Wielu wyglądało na wychudzonych, gdy pracownicy służby zdrowia opiekowali się nimi, stosując kroplówki z solą fizjologiczną, aby je nawodnić i pielęgnując usta tych, którzy zaszyli sobie usta, aby pokazać, że nie mają nic do powiedzenia w ich trudnej sytuacji.

reklama

Belgijski rząd powiedział, że nie będzie negocjował z strajkującymi głodowymi ich prośby o przyznanie formalnego pobytu.

Wiceminister ds. azylu i migracji Sammy Mahdi powiedział we wtorek agencji Reuters, że rząd nie zgodzi się na uregulowanie statusu 150,000 XNUMX nielegalnych migrantów w Belgii, ale jest gotów prowadzić rozmowy ze strajkującymi na temat ich trudnej sytuacji.

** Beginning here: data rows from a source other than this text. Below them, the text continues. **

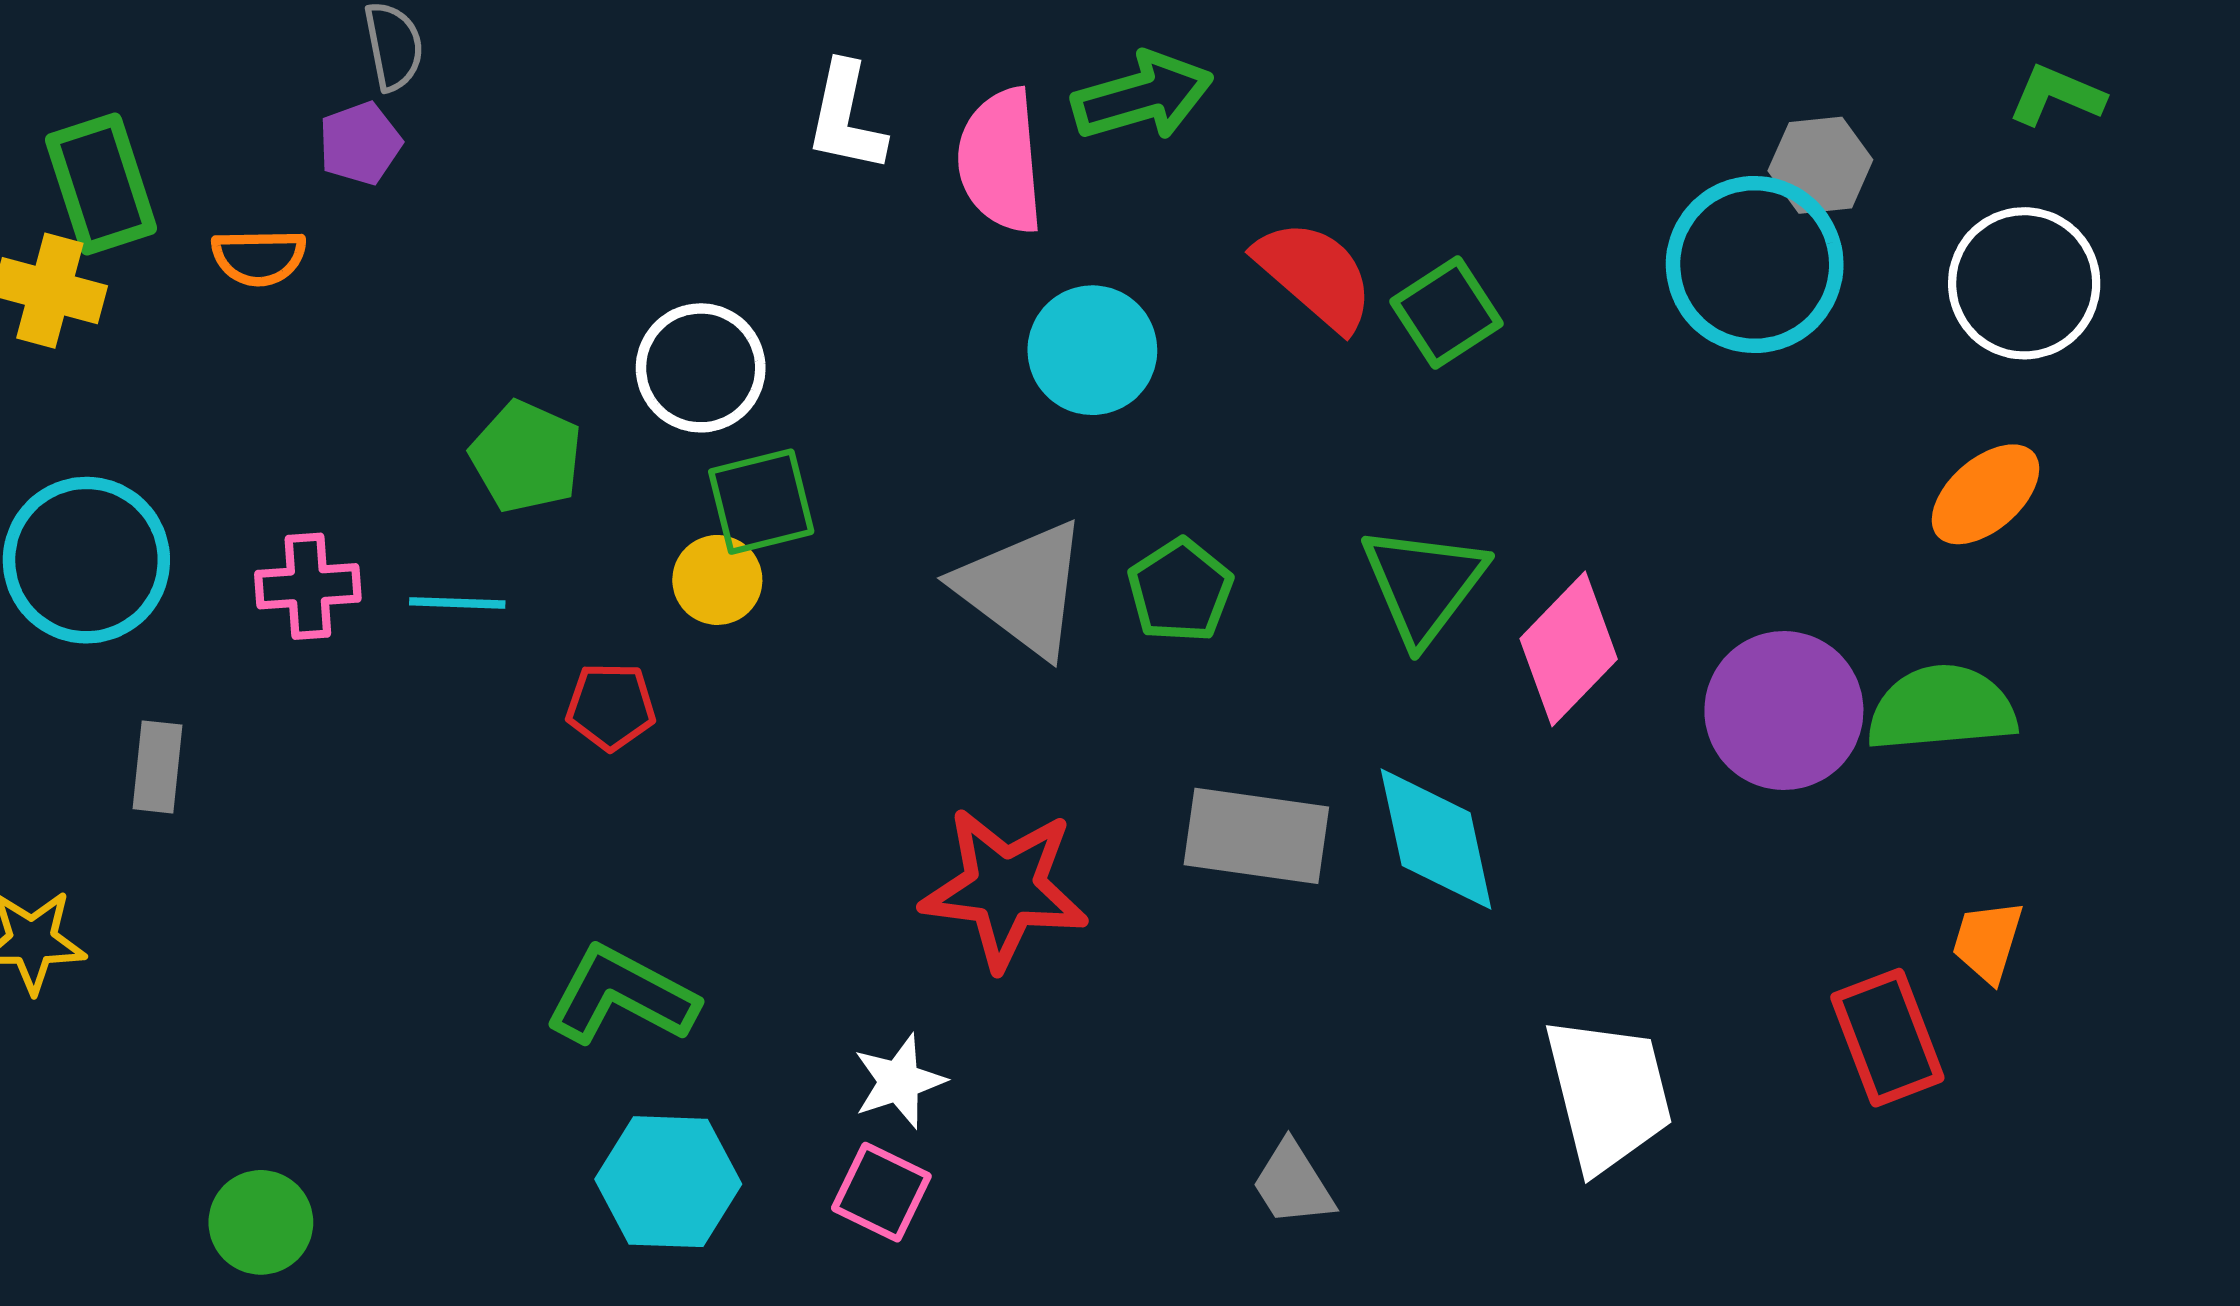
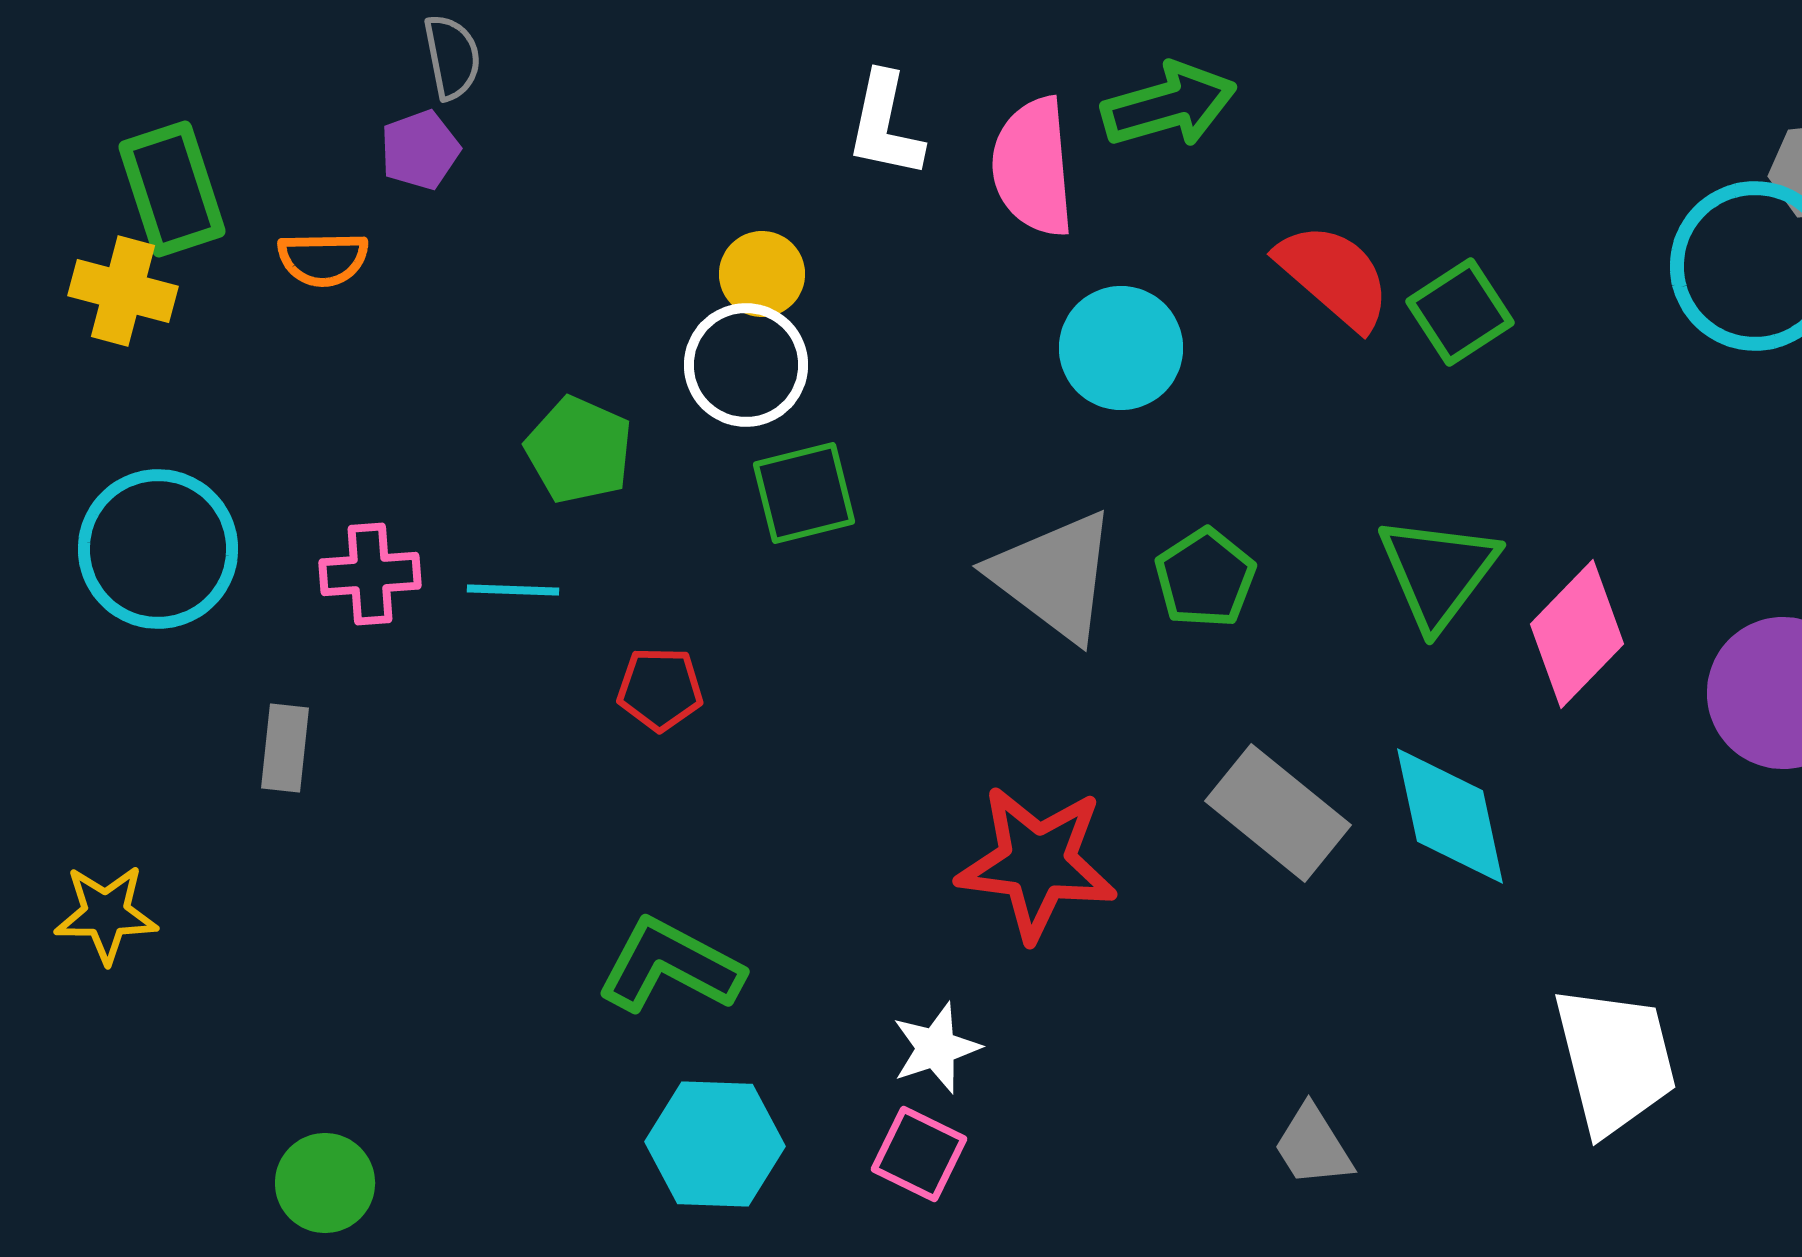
yellow circle: (717, 580) -> (762, 274), moved
gray rectangle: (157, 767) -> (285, 748), moved
gray rectangle: (1256, 836) -> (1278, 813), turned 31

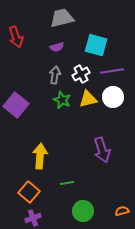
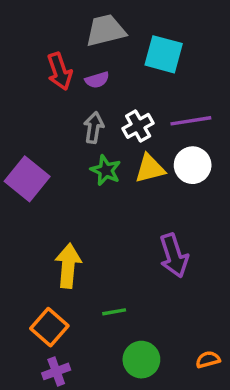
red arrow: (16, 37) -> (60, 71), moved
cyan square: (96, 45) -> (164, 54), moved

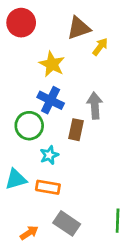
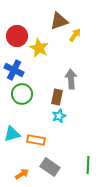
red circle: (21, 23) -> (17, 36), moved
blue cross: (51, 100) -> (14, 70), moved
cyan star: (49, 155) -> (59, 116), moved

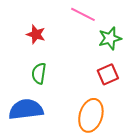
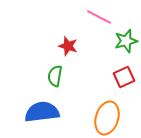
red star: (36, 34) -> (68, 46), moved

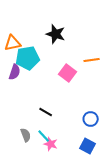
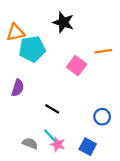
purple semicircle: (15, 72) -> (18, 88), moved
gray semicircle: (26, 135) -> (30, 143), moved, turned -48
blue square: (88, 146) -> (88, 147), moved

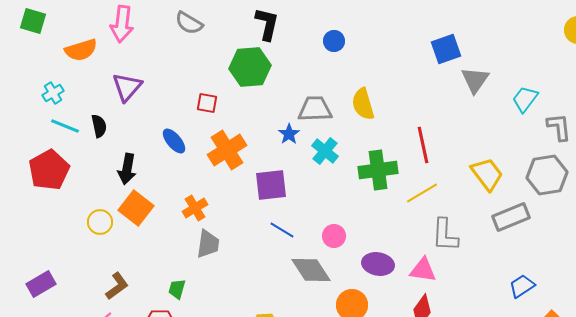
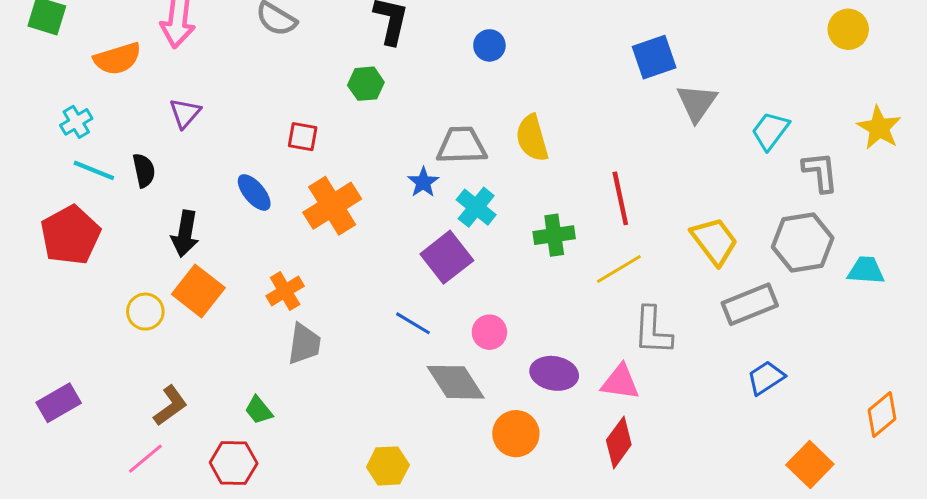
green hexagon: (250, 67) -> (366, 84), size x0.6
purple triangle: (127, 87) -> (185, 113), size x0.7
green cross: (378, 170) -> (554, 235), size x0.7
purple square: (271, 185) -> (447, 257), moved, turned -32
blue trapezoid: (522, 286) -> (766, 378), moved
green trapezoid: (177, 289) -> (259, 410), turned -55

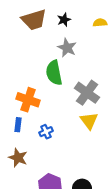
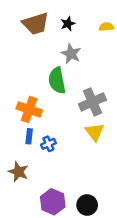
gray cross: (87, 93) -> (92, 102), turned 30
blue rectangle: (18, 125) -> (29, 136), moved

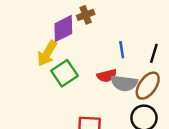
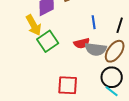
yellow arrow: (47, 53) -> (34, 25), turned -60

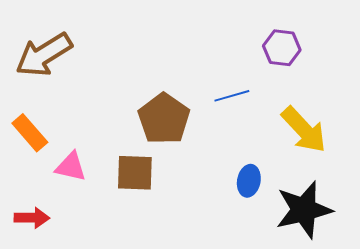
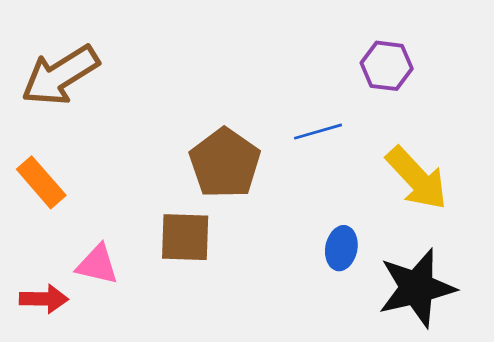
pink triangle: (71, 167) -> (97, 265), moved

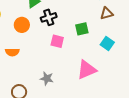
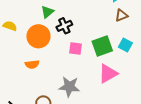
orange circle: (22, 25) -> (38, 36), size x1.5
green square: (82, 29) -> (102, 46), moved, size x1.5
gray star: (47, 78) -> (69, 87), size x1.5

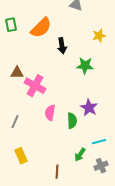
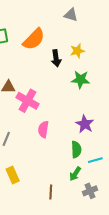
yellow star: (99, 36) -> (77, 51), moved
green semicircle: (72, 121) -> (76, 150), moved
gray cross: (101, 166) -> (90, 191), moved

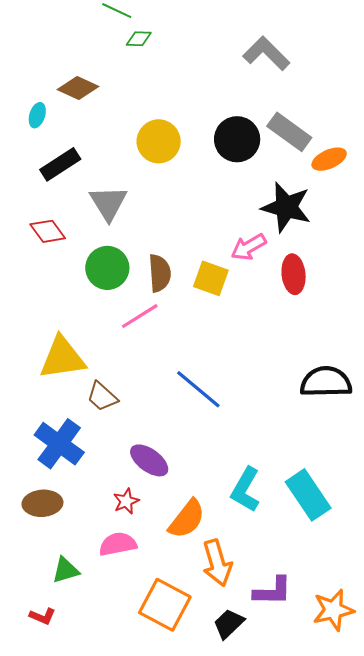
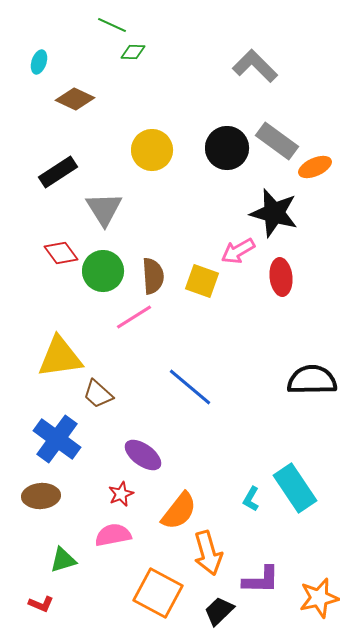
cyan ellipse: (37, 115) -> (39, 62), moved
red diamond: (48, 231) -> (61, 253), moved
cyan L-shape: (245, 490) -> (251, 499), moved, size x0.6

„Życie nigdy nie jest ceną, którą warto zapłacić, a ludzie już poszli do szpitala. Dlatego naprawdę chcę przekonać wszystkie osoby i wszystkie organizacje, które za tym stoją, aby upewnić się, że nie dają fałszywej nadziei” – powiedział Mahdi, kiedy zapytał o strajkujących.

„Istnieją zasady i przepisy… niezależnie od tego, czy chodzi o edukację, czy o pracę, czy o migrację, polityka musi mieć zasady”.

Europa została zaskoczona w 2015 roku, kiedy ponad milion migrantów dotarło do brzegów bloku, przytłaczając sieci bezpieczeństwa i opieki społecznej oraz podsycając skrajnie prawicowe nastroje.

Unia Europejska zaproponowała zmianę przepisów dotyczących migracji i azylu w bloku, aby zmniejszyć obciążenie krajów położonych nad Morzem Śródziemnym, ale wiele rządów wolałoby zacieśnić granice i przepisy azylowe niż przyjmować nowych przybyszów.

Udostępnij ten artykuł:

EU Reporter publikuje artykuły z różnych źródeł zewnętrznych, które wyrażają szeroki zakres punktów widzenia. Stanowiska zajęte w tych artykułach niekoniecznie są stanowiskami EU Reporter.